WRITTEN PROBLEM: How many lines in the entries below contain the string "vein"? Matching is case-sensitive, and the reply should be the number alone.

__________

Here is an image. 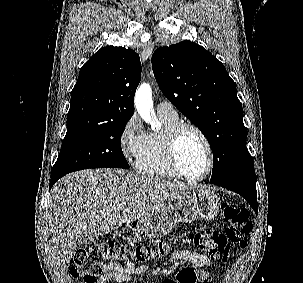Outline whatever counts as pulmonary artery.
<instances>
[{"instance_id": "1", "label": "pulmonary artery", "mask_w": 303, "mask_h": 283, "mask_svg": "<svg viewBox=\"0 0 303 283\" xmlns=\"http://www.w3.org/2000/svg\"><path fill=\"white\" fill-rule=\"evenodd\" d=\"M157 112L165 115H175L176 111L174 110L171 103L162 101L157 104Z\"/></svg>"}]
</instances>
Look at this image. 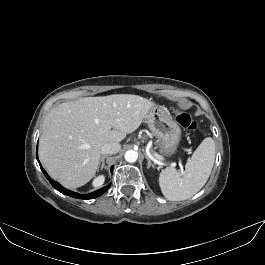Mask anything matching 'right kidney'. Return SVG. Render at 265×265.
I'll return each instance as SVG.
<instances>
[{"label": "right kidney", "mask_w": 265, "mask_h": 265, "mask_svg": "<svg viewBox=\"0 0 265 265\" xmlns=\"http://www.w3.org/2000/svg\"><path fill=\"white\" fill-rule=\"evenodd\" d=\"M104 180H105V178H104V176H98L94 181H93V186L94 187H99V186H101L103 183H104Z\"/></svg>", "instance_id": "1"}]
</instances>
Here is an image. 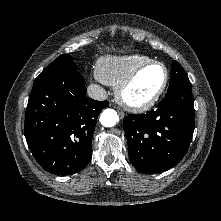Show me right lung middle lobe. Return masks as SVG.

__________

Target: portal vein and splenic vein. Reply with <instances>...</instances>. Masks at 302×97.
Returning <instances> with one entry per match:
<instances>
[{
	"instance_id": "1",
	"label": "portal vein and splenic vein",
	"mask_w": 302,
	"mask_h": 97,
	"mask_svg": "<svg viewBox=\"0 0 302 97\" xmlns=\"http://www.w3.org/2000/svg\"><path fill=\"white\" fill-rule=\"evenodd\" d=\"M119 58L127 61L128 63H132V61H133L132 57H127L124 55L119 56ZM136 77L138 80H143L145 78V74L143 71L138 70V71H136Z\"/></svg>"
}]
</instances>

__________

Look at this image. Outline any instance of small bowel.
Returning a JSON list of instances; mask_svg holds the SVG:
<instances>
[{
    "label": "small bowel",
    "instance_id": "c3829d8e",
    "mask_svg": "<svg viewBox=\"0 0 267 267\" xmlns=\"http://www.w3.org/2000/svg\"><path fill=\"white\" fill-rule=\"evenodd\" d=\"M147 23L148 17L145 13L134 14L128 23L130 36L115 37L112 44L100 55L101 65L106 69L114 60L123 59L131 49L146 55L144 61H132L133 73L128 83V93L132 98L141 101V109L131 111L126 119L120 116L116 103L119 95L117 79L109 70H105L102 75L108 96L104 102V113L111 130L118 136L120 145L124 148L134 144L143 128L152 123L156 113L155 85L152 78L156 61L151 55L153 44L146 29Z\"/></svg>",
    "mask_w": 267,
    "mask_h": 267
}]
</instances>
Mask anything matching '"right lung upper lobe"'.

__________

EXERCISE ANSWER: 2